When I stood apart from my parents at Steve Gauley’s funeral and watched them, and had this new, unpleasant feeling about them, I thought that I was understanding something about them for the first time. It was a deadly serious thing. I was understanding that they were implicated. Their big, stiff, dressed-up bodies did not stand between me and sudden death, or any kind of death. They gave consent. So it seemed. They gave consent to the death of children and to my death not by anything they said or thought but by the very fact that they had made children — they had made me. They had made me, and for that reason my death — however grieved they were, however they carried on — would seem to them anything but impossible or unnatural. This was a fact, and even then I knew they were not to blame.

But I did blame them. I charged them with effrontery, hypocrisy. On Steve Gauley’s behalf, and on behalf of all children, who knew that by rights they should have sprung up free, to live a new, superior kind of life, not to be caught in the snares of vanquished grownups, with their sex and funerals.

Steve Gauley drowned, people said, because he was next thing to an orphan and was let run free. If he had been warned enough and given chores to do and kept in check, he wouldn’t have fallen from an untrustworthy tree branch into a spring pond, a full gravel pit near the river — he wouldn’t have drowned. He was neglected, he was free, so he drowned. And his father took it as an accident, such as might happen to a dog. He didn’t have a good suit for the funeral, and he didn’t bow his head for the prayers. But he was the only grownup that I let off the hook. He was the only one I didn’t see giving consent. He couldn’t prevent anything, but he wasn’t implicated in anything, either — not like the others, saying the Lord’s Prayer in their unnaturally weighted voices, oozing religion and dishonor.


AT GLENDIVE, not far from the North Dakota border, we had a choice — either to continue on the interstate or head northeast, toward Williston, taking Route 16, then some secondary roads that would get us back to Highway 2.

We agreed that the interstate would be faster, and that it was important for us not to spend too much time — that is, money — on the road. Nevertheless we decided to cut back to Highway 2.

“I just like the idea of it better,” I said.

Andrew said, “That’s because it’s what we planned to do in the beginning.”

“We missed seeing Kalispell and Havre. And Wolf Point. I like the name.”

“We’ll see them on the way back.”

Andrew’s saying “on the way back” was a surprising pleasure to me. Of course, I had believed that we would be coming back, with our car and our lives and our family intact, having covered all that distance, having dealt somehow with those loyalties and problems, held ourselves up for inspection in such a foolhardy way. But it was a relief to hear him say it.

“What I can’t get over,” said Andrew, “is how you got the signal.

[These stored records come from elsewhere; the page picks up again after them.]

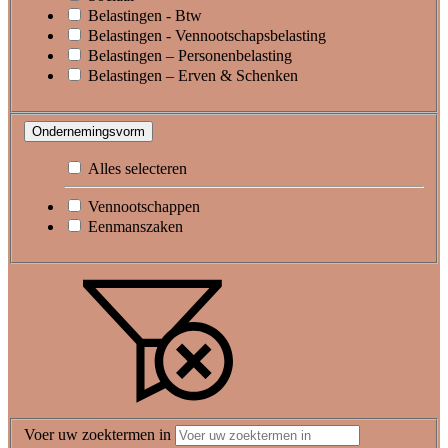
Belastingen - Btw
Belastingen - Vennootschapsbelasting
Belastingen – Personenbelasting
Belastingen – Erven & Schenken
Ondernemingsvorm
Alles selecteren
Vennootschappen
Eenmanszaken
Voer uw zoektermen in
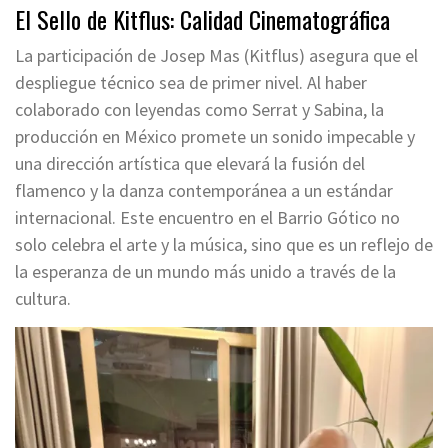
El Sello de Kitflus: Calidad Cinematográfica
La participación de Josep Mas (Kitflus) asegura que el
despliegue técnico sea de primer nivel. Al haber
colaborado con leyendas como Serrat y Sabina, la
producción en México promete un sonido impecable y
una dirección artística que elevará la fusión del
flamenco y la danza contemporánea a un estándar
internacional. Este encuentro en el Barrio Gótico no
solo celebra el arte y la música, sino que es un reflejo de
la esperanza de un mundo más unido a través de la
cultura.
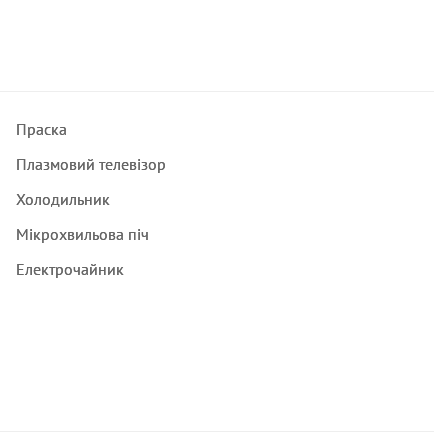
Праска
Плазмовий телевізор
Холодильник
Мікрохвильова піч
Електрочайник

It’s got to be some kind of extra sense that mothers have.”

Partly I wanted to believe that, to bask in my extra sense. Partly I wanted to warn him — to warn everybody — never to count on it.

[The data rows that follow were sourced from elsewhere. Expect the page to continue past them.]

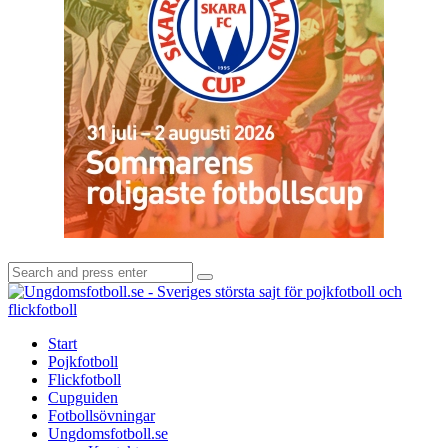
Search
Search
for:
U
-
S
Start
s
Pojkfotboll
s
Flickfotboll
f
Cupguiden
p
Fotbollsövningar
o
Ungdomsfotboll.se
f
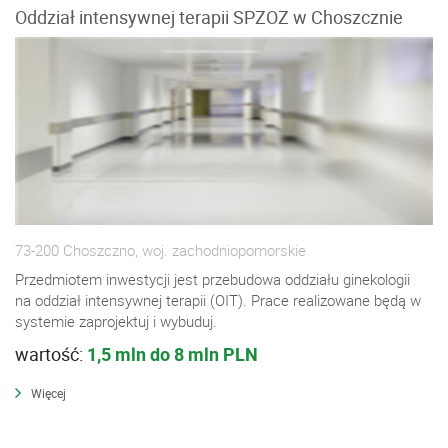
Oddział intensywnej terapii SPZOZ w Choszcznie
73-200 Choszczno, woj. zachodniopomorskie
Przedmiotem inwestycji jest przebudowa oddziału ginekologii
na oddział intensywnej terapii (OIT). Prace realizowane będą w
systemie zaprojektuj i wybuduj.
wartość:
1,5 mln do 8 mln PLN
Więcej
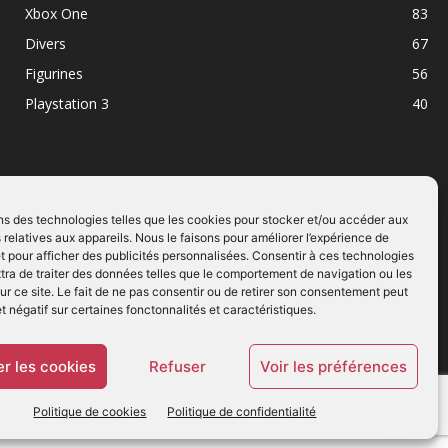
Xbox One
83
Divers
67
Figurines
56
Playstation 3
40
ns des technologies telles que les cookies pour stocker et/ou accéder aux
 relatives aux appareils. Nous le faisons pour améliorer l’expérience de
SUIVEZ NOUS
t pour afficher des publicités personnalisées. Consentir à ces technologies
ra de traiter des données telles que le comportement de navigation ou les
ur ce site. Le fait de ne pas consentir ou de retirer son consentement peut
et négatif sur certaines fonctonnalités et caractéristiques.
r les cookies
Refuser
Voir les préférences
Politique de cookies
Politique de confidentialité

“What I can’t understand,” I said, “is how you got over the fence.”

“Neither can I.”

So we went on, with the two in the back seat trusting us, because of no choice, and we ourselves trusting to be forgiven, in time, for everything that had first to be seen and condemned by those children: whatever was flippant, arbitrary, careless, callous — all our natural, and particular, mistakes.